The main reasons were being too embarrassed or ashamed (55%), wanting to forget it had happened (41%) and not wanting to go to court (38%).

Thoughts USMB?

And does anyone think these poll numbers would be vastly different in the U.S. or about the same?

You used the wrong word Dogbert. It's not "blame" it's "responsibility". The woman should own some responsibility for the situation they willingly and knowingly (if stupidly) placed themselves in. The blame rests solely on the POS that committed the rape. But the responsibility for being in a situation that anyone with common sense would have left long ago sometimes is shared by the woman. If a woman drinks with a man to the point of inebriation, makes out with him, and climbs into bed with him, then the woman has stupidly partaken in activities which increase her chances of an assault.

Take the hot-button word "rape" out of it for a second. If you walk down the street in the worst part of town with a big fat stack of cash, and your constantly thumbing through it, you are increasing your chances of being mugged, or a victim of an even more violent crime. Yes, you should not have been robbed, but the behavior you exhibited increased your chances of being robbed. Therefore you own some "responsibility" for your cash-less self now.

Common sense means you don't engage in risky behavior. Such behavior increases the chances of bad things happening to you. And while no one deserves such bad things to happen to them, there are some easy steps that a person can take to not increase the risks.
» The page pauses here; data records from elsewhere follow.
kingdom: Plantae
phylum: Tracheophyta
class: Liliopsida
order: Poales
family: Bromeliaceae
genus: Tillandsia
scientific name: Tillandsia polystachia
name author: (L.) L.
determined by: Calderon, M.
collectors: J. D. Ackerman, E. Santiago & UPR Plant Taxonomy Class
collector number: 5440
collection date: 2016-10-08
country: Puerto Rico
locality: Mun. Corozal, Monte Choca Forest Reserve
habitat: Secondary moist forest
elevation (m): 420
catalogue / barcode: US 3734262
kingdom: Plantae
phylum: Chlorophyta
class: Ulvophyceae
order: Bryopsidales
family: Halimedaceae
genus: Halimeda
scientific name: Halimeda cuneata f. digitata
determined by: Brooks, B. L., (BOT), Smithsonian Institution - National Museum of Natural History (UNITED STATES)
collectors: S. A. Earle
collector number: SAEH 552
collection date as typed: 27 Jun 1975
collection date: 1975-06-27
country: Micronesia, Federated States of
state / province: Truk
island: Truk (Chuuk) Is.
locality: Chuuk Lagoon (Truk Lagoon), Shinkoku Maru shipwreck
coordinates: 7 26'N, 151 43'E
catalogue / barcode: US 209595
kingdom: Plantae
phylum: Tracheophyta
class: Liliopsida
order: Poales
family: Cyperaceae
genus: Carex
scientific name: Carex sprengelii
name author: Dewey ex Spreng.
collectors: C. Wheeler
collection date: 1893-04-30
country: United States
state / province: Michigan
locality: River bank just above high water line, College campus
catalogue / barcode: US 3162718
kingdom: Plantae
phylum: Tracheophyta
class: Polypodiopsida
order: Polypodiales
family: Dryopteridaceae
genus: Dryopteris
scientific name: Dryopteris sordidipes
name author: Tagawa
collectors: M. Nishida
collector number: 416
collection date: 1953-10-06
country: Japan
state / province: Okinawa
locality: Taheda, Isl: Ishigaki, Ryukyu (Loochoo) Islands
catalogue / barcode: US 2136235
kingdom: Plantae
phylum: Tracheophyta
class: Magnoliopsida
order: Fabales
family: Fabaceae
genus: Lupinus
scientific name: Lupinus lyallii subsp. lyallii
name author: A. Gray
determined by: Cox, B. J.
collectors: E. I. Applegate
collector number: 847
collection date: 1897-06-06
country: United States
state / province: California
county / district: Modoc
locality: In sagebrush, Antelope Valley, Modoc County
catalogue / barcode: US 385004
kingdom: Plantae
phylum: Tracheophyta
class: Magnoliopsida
Sorry, I know this is probably a big old piece of flamebait, but it's just the way I see things.
 
I think it's indicative of a mindset that still exists among some women that the burden of being the responsible party still lies primarily on their shoulders, especially in regards to issues involving sex. Plus, a prevailing attitude among those same women that men have a more difficult challenge containing their sexual urges.

The burden of being the responsible party lies on EVERYONE'S shoulders as it regards their own actions. The man is responsible for his choice to have sex with the woman, regardless of her protests, but the woman is responsible if she made the choice to put herself in danger. It is ludicrous to take the position that any person should be able to behave recklessly and with a disregard for his or her own safety, and expect to remain as safe as in a mother's arms.

So that is the mindset that women are expected to have everytime they even start to make out with a guy?? Beware ladies, men are dangerous brutes and we must always be on guard and not give into temptation, or else be labeled "reckless". Ugh.

No, the mindset that women are absolutely expected to have every time BEFORE they even CONSIDER making out with a guy is, "Beware, lady, SOME men are dangerous brutes, and we must always be on guard, because we do not want to find out that THIS one is a brute when it's too late." And if that's too damned much of a "limit on your freedom" for you to handle, then you are goddamned right that I'm going to think you're reckless, and you need not come to me asking for shitloads of sympathy when, SURPRISE! your one-night stand turns out to be Ted Bundy.